An interesting footnote declares that “Students will choose from a variety of courses which transcend the artificial divisions of scholarly disciplines. These courses will frequently be team taught, using the expertise and resources of several academic areas.

The two thrusts – service education and general education – give a powerful message that coming to university is about something greater than getting a meal ticket – that is the role of the polytechnic in our education system. First degrees in a university should provide a wide basis of thinking and a foundation of advanced academic skill that lead to expression in a variety of different areas, But the narrow focus of senior school academic curriculum – a handful of academic disciplines – combines with the limited and restrictive general education opportunities in some universities to give a vocational focus that abrogates the origins and traditions of a university education.

And perhaps this shows finally in the increased selfishness of society.

US universities have a four year degree and perhaps this provides the space. Is it time for New Zealand universities to consider a move to a longer first degree in order to introduce a general education component.

In an interesting comment posted on this site a few weeks ago by Phil Ker, the suggestion was made that “perhaps we could look at another “taken for granted” here in NZ – our belief that students should study for approx 26 weeks of the year ( most universities) or 34 weeks of the year ( most polytechnics). As a consequence, students typically amble through a degree in three years, and a diploma in two.

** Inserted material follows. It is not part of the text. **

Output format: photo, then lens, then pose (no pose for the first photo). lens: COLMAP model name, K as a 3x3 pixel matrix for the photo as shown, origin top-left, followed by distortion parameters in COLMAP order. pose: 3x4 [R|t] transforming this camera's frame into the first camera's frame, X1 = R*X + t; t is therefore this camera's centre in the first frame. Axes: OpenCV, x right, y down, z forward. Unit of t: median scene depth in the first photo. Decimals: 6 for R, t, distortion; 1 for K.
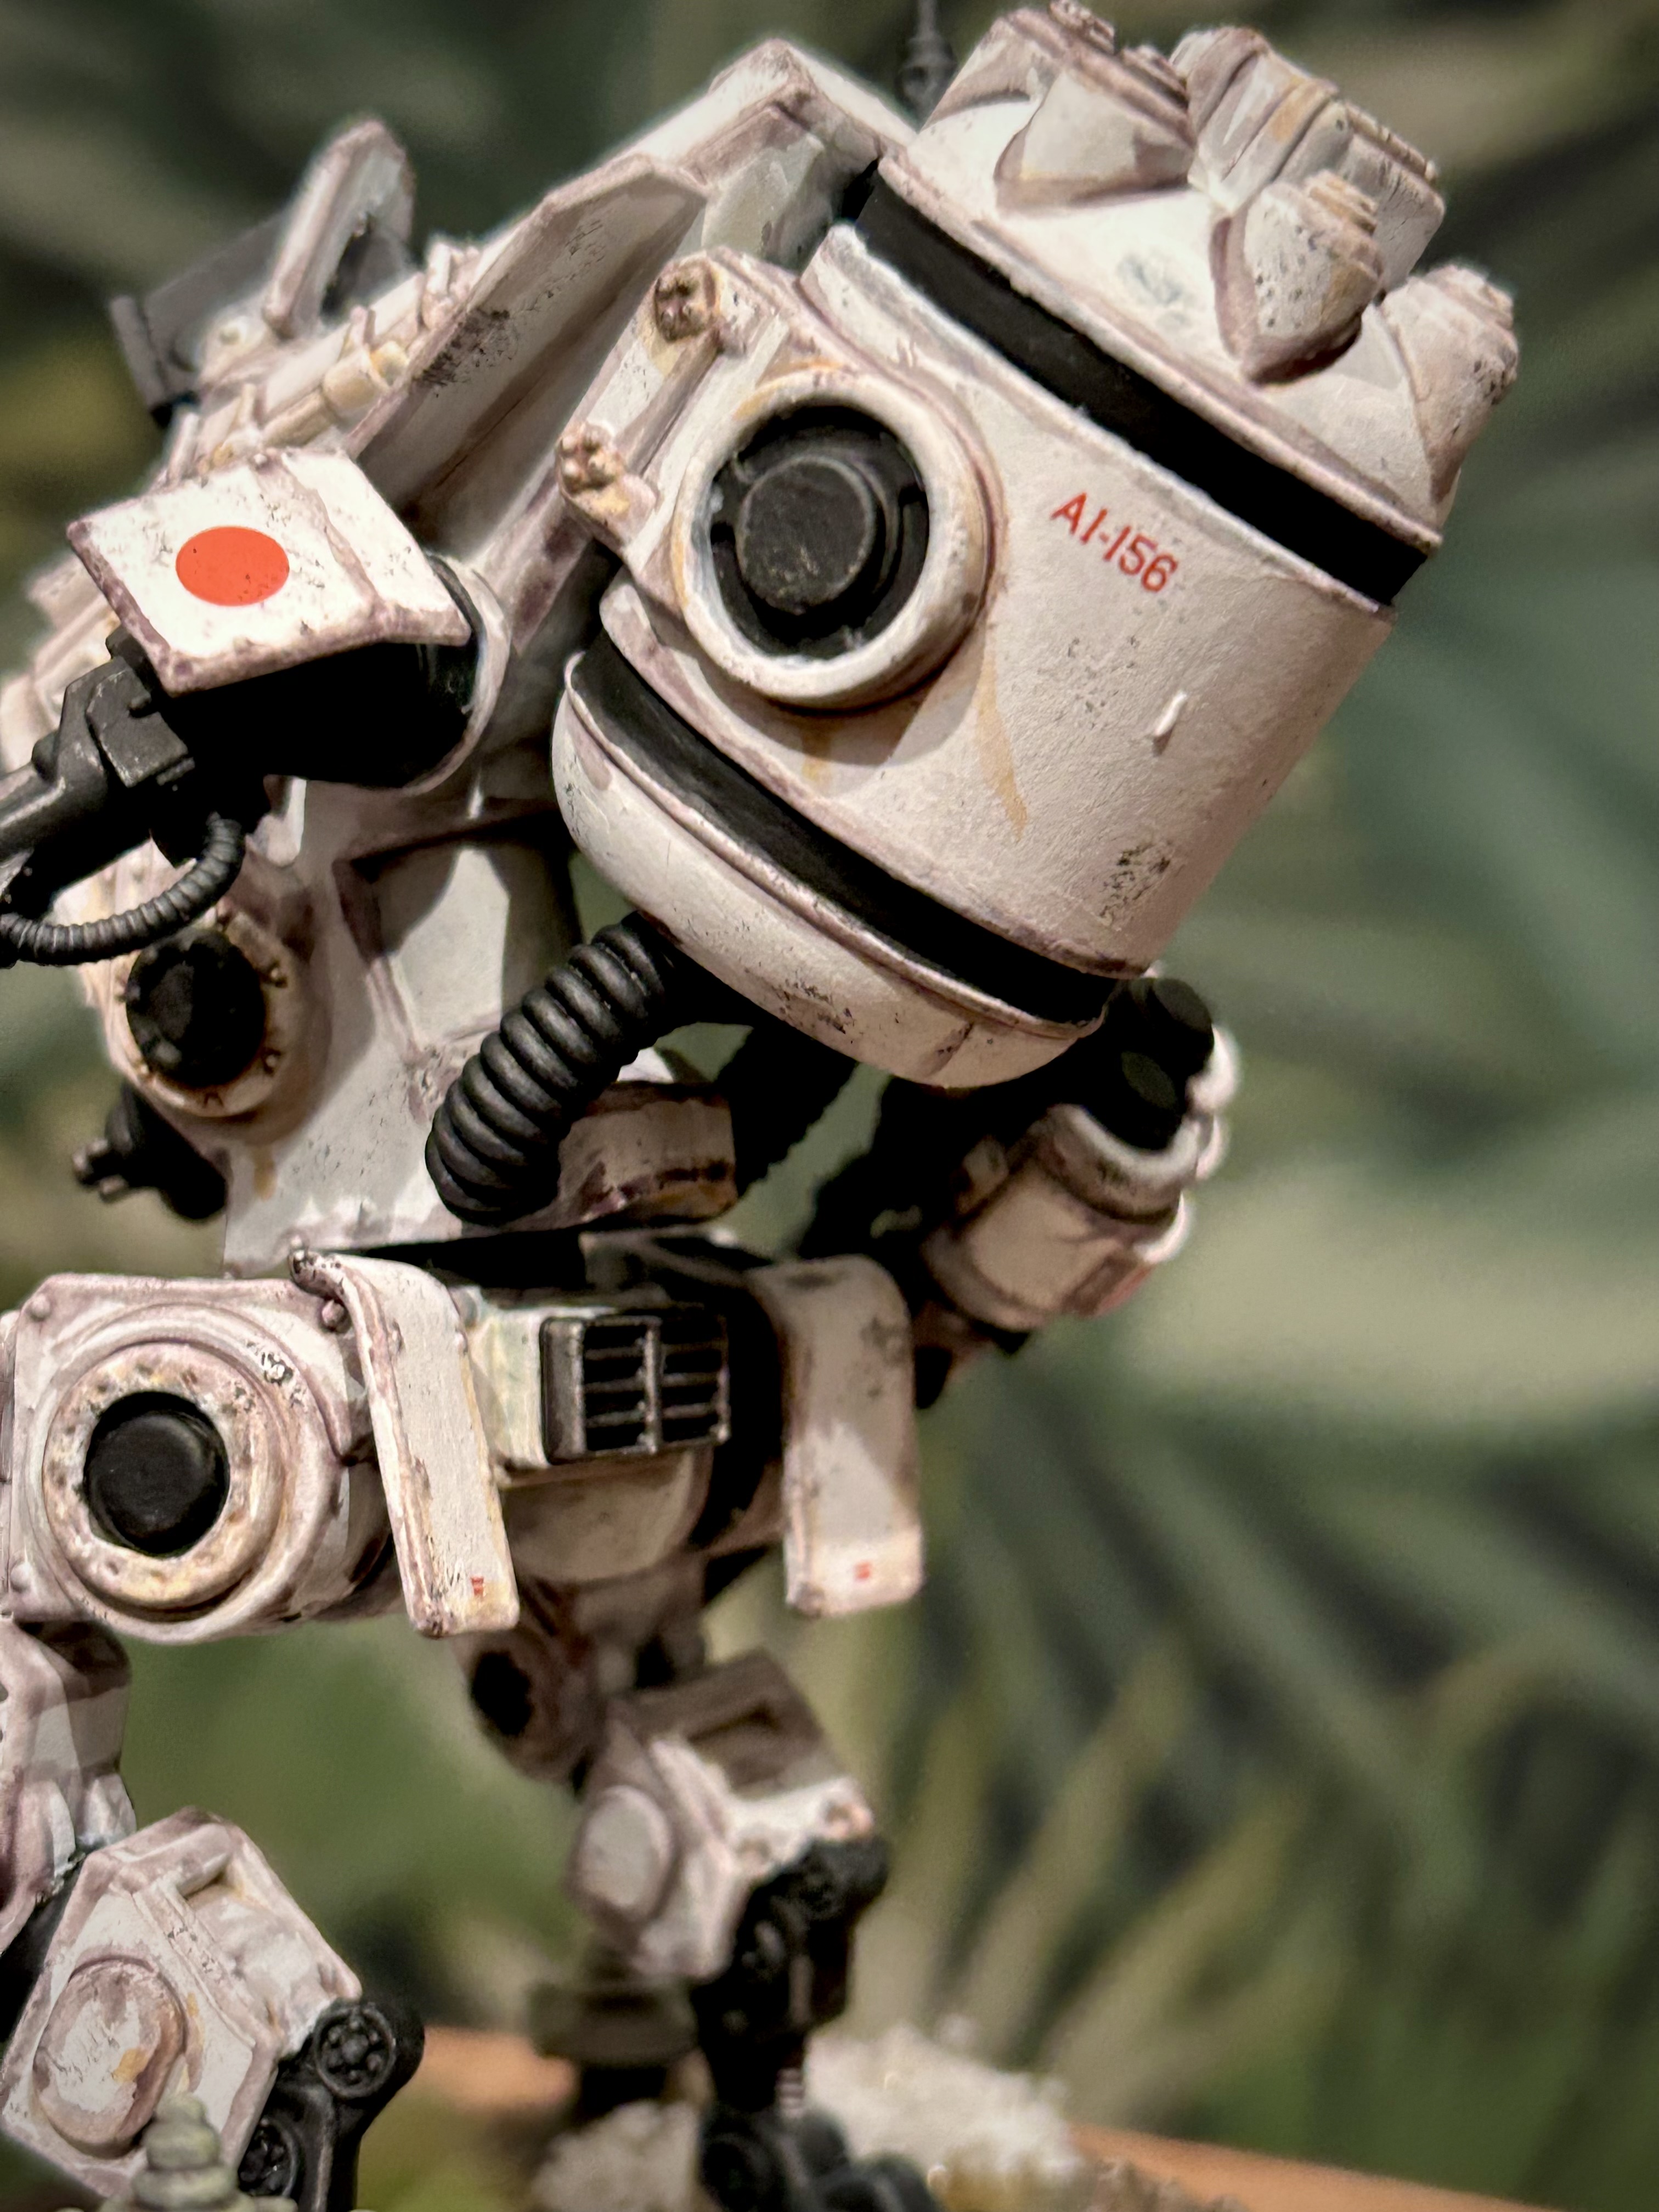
lens RADIAL K [[3446.9, 0, 801.7], [0, 3446.9, 1139.4], [0, 0, 1]] dist [0.265689, -1.286055]
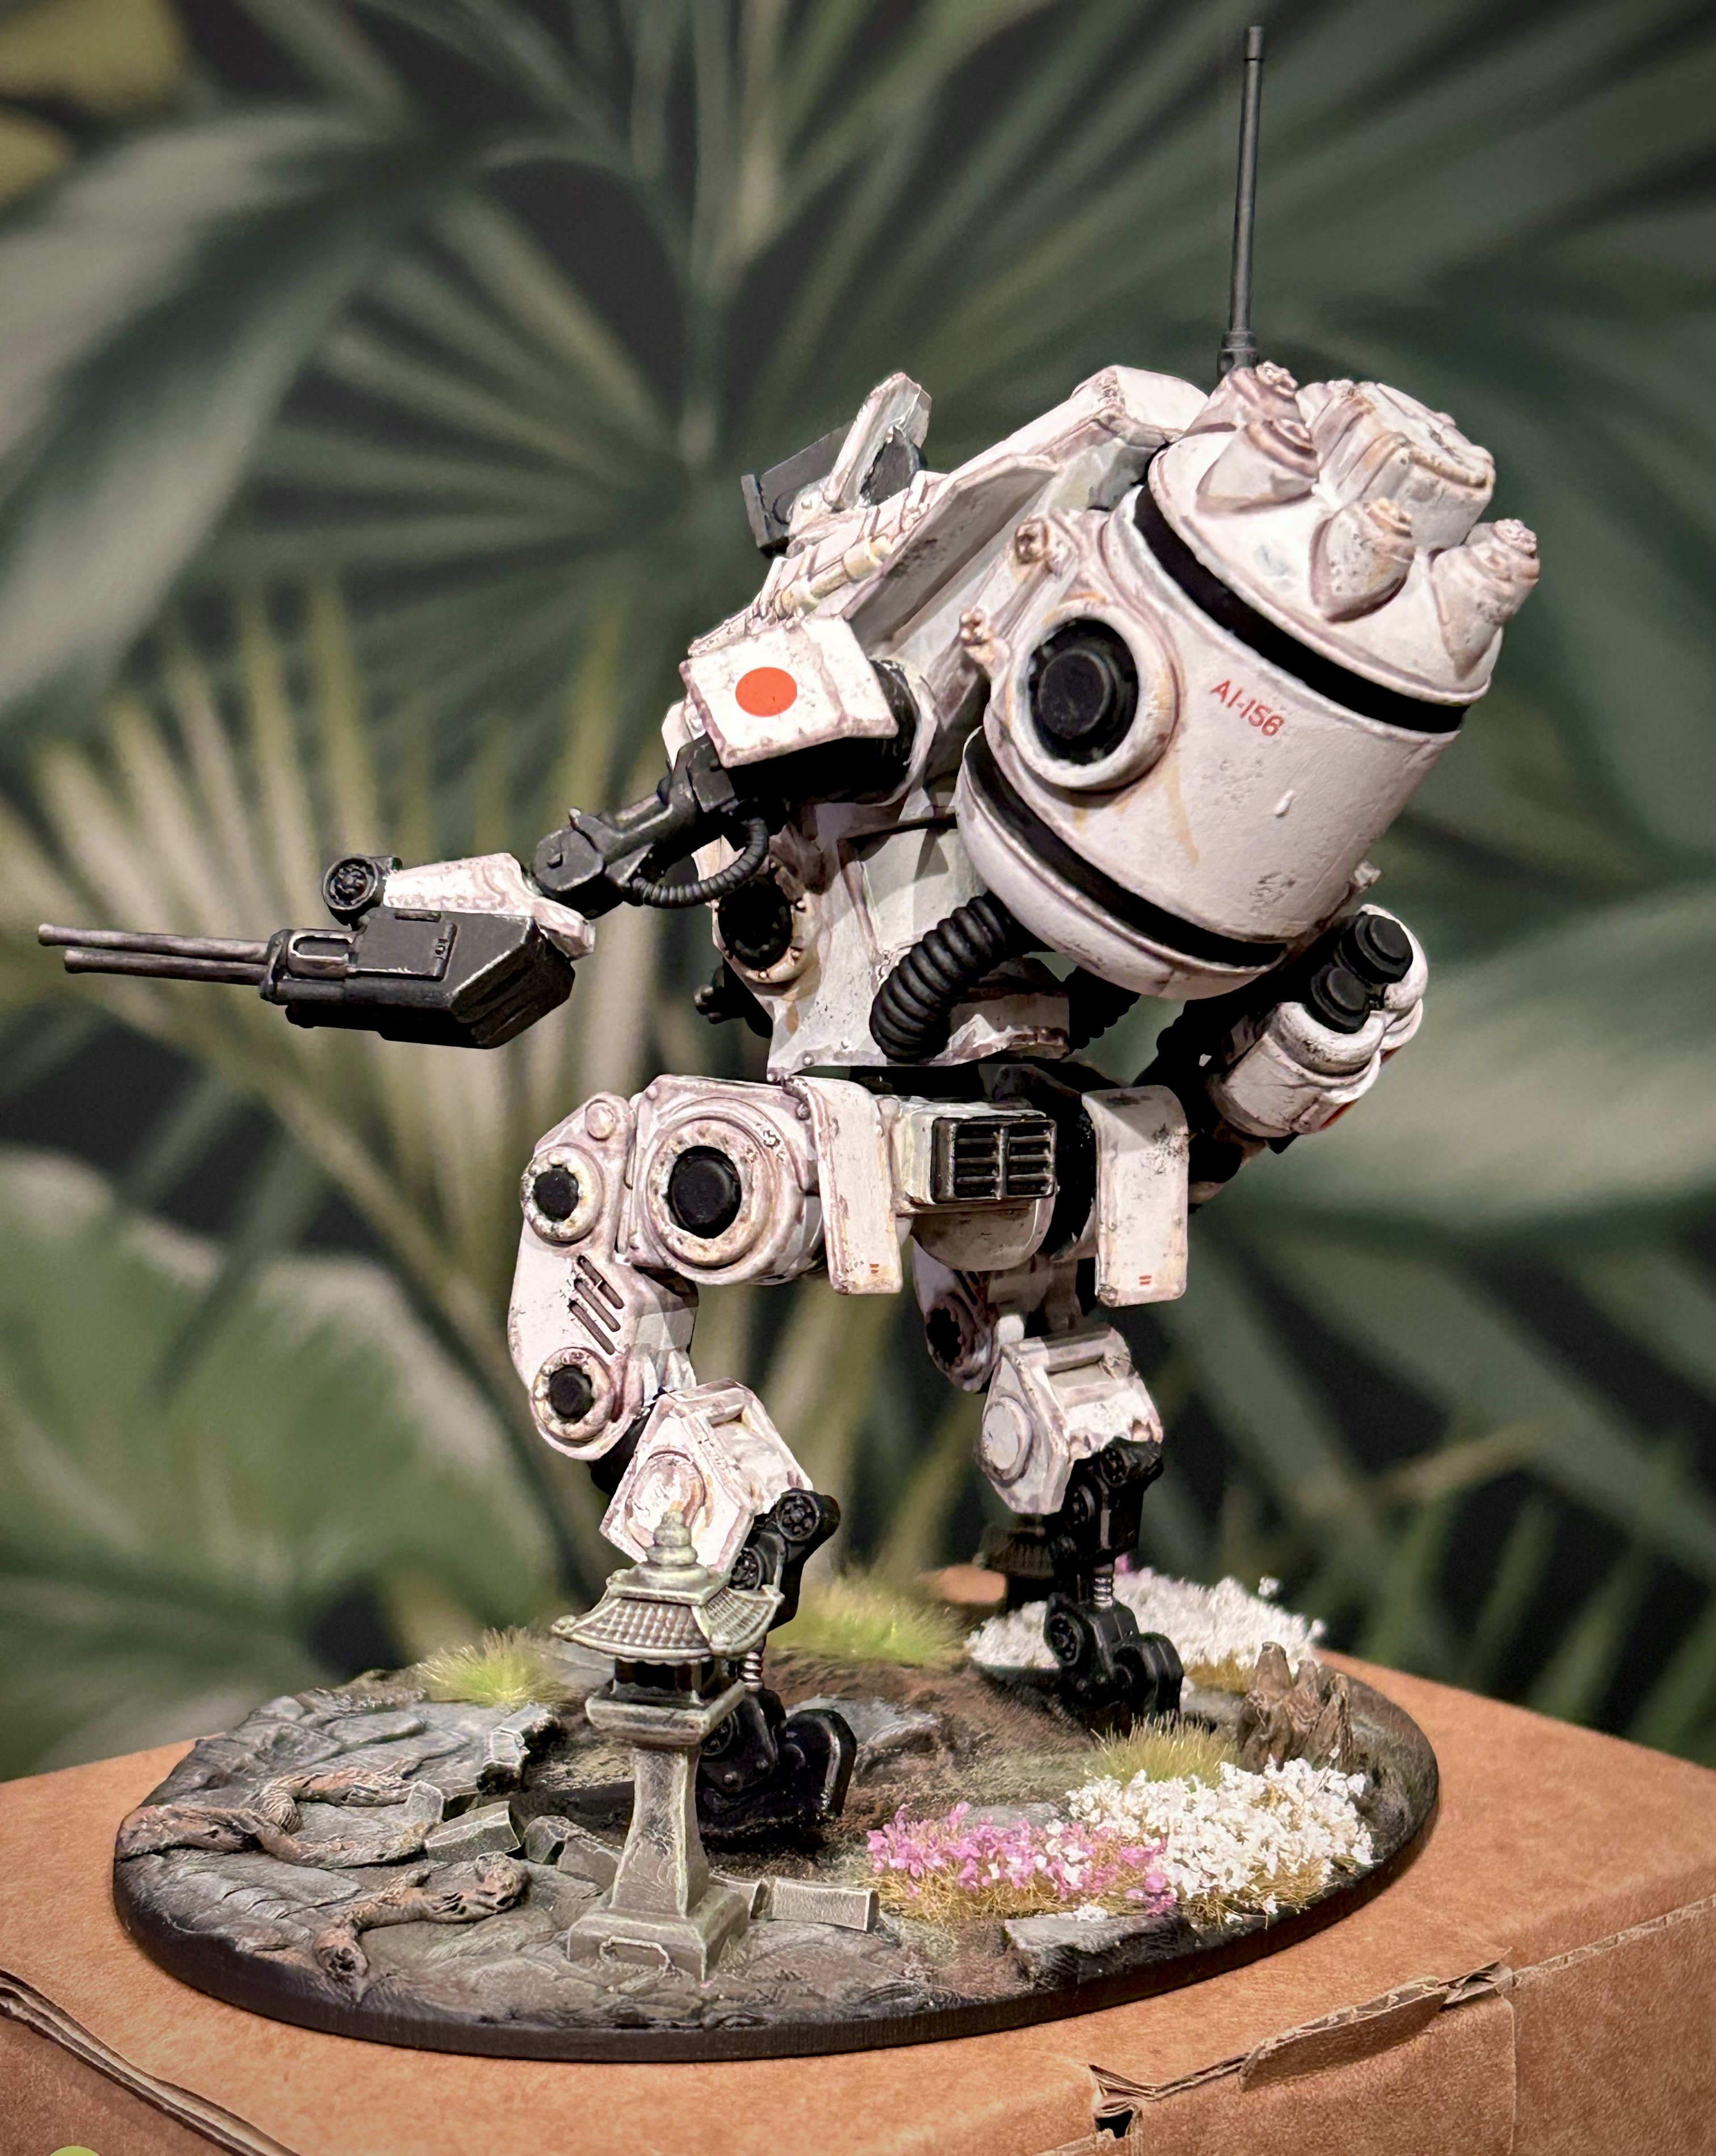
lens RADIAL K [[3573.4, 0, 856.0], [0, 3573.4, 1149.3], [0, 0, 1]] dist [0.231494, 0.007420]
pose [[0.970868, 0.074647, -0.227690, 0.311377], [-0.052158, 0.993288, 0.103240, -0.121365], [0.233868, -0.088357, 0.968245, -0.776228]]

The alternative – treat study a little more like work and have degrees completed in two years and diplomas in eighteen months. The net result would be less student debt, less paid out in allowances, tertiary teaching infrastructure operating 47/48 weeks of the year, lower value of earnings foregone whilst studying, fewer people contesting scarce jobs in the holiday periods ( students would need to take a holiday), and arguably better qualification completions.”

So perhaps we could see a scenario develop in which polytechnics with their clear vocational focus managing their degrees in two years within an elongated teaching year while universities, taking up the challenge of a first degree characterised by service and general education moving to a four year degree. Picking up the transfer tradition of the US, in some instances and areas, the first two years of a university degree could be undertaken in a polytechnic acting in much the same way as a US community college.

Now, would that be the best of both worlds?